「目の前にエンバペとかヴィニシウスがいて...」チェイス・アンリ WOWOW独自インタビュー全編
今季、所属のシュトゥットガルトでトップチームに昇格し、日本人選手2番目の若さ(20歳5カ月24日)でUEFAチャンピオンズリーグデビューを果たしたチェイス・アンリに、WOWOWは独自インタビューを行った。
現在配信中の「チャンピオンズリーグダイジェスト!リーグフェーズ Matchday 4」では、この赤丸急上昇中の若きディフェンダーを特集。番組では一部しかお届けできなかったインタビューの全容を紹介する。
「近くで見ていて、自分もああいう風にプレーしたいなと」
――まずはリーグ戦、今季ここまで多くの出場機会を得ていますね。初めてトップチームでピッチに立った時の感想は?
「フライブルクとのアウェイゲームだったのですが、凄いスタジアムだとわかっていましたし、めちゃくちゃ緊張しました。試合前も早く始まってくれないかなと思いながらアップしていましたが、いざ試合が始まったら一気に緊張もほぐれました。ブンデスリーガの試合は本当に凄いなと思いましたね」
――もともと緊張するようなタイプですか?
┄┄┄┄┄┄
§ **課題について**
上にあるチェイス・アンリのインタビュー記事を、最初から最後まで一字一句変えずに書き写してください。
┄┄┄┄┄┄
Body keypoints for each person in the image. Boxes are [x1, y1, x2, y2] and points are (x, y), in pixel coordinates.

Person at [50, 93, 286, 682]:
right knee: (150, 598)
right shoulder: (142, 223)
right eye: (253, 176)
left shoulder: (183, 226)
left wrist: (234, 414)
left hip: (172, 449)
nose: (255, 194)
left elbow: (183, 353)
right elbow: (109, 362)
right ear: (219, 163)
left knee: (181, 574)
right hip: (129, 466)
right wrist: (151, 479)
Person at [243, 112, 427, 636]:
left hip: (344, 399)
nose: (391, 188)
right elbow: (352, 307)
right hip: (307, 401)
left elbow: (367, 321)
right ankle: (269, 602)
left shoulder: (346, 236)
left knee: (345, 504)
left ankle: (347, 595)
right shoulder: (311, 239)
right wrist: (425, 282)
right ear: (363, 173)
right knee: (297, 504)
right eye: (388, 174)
┄┄┄┄┄┄
§ **課題の解答**
「目の前にエンバペとかヴィニシウスがいて...」チェイス・アンリ WOWOW独自インタビュー全編
今季、所属のシュトゥットガルトでトップチームに昇格し、日本人選手2番目の若さ(20歳5カ月24日)でUEFAチャンピオンズリーグデビューを果たしたチェイス・アンリに、WOWOWは独自インタビューを行った。
現在配信中の「チャンピオンズリーグダイジェスト!リーグフェーズ Matchday 4」では、この赤丸急上昇中の若きディフェンダーを特集。番組では一部しかお届けできなかったインタビューの全容を紹介する。
「近くで見ていて、自分もああいう風にプレーしたいなと」
――まずはリーグ戦、今季ここまで多くの出場機会を得ていますね。初めてトップチームでピッチに立った時の感想は?
「フライブルクとのアウェイゲームだったのですが、凄いスタジアムだとわかっていましたし、めちゃくちゃ緊張しました。試合前も早く始まってくれないかなと思いながらアップしていましたが、いざ試合が始まったら一気に緊張もほぐれました。ブンデスリーガの試合は本当に凄いなと思いましたね」
――もともと緊張するようなタイプですか?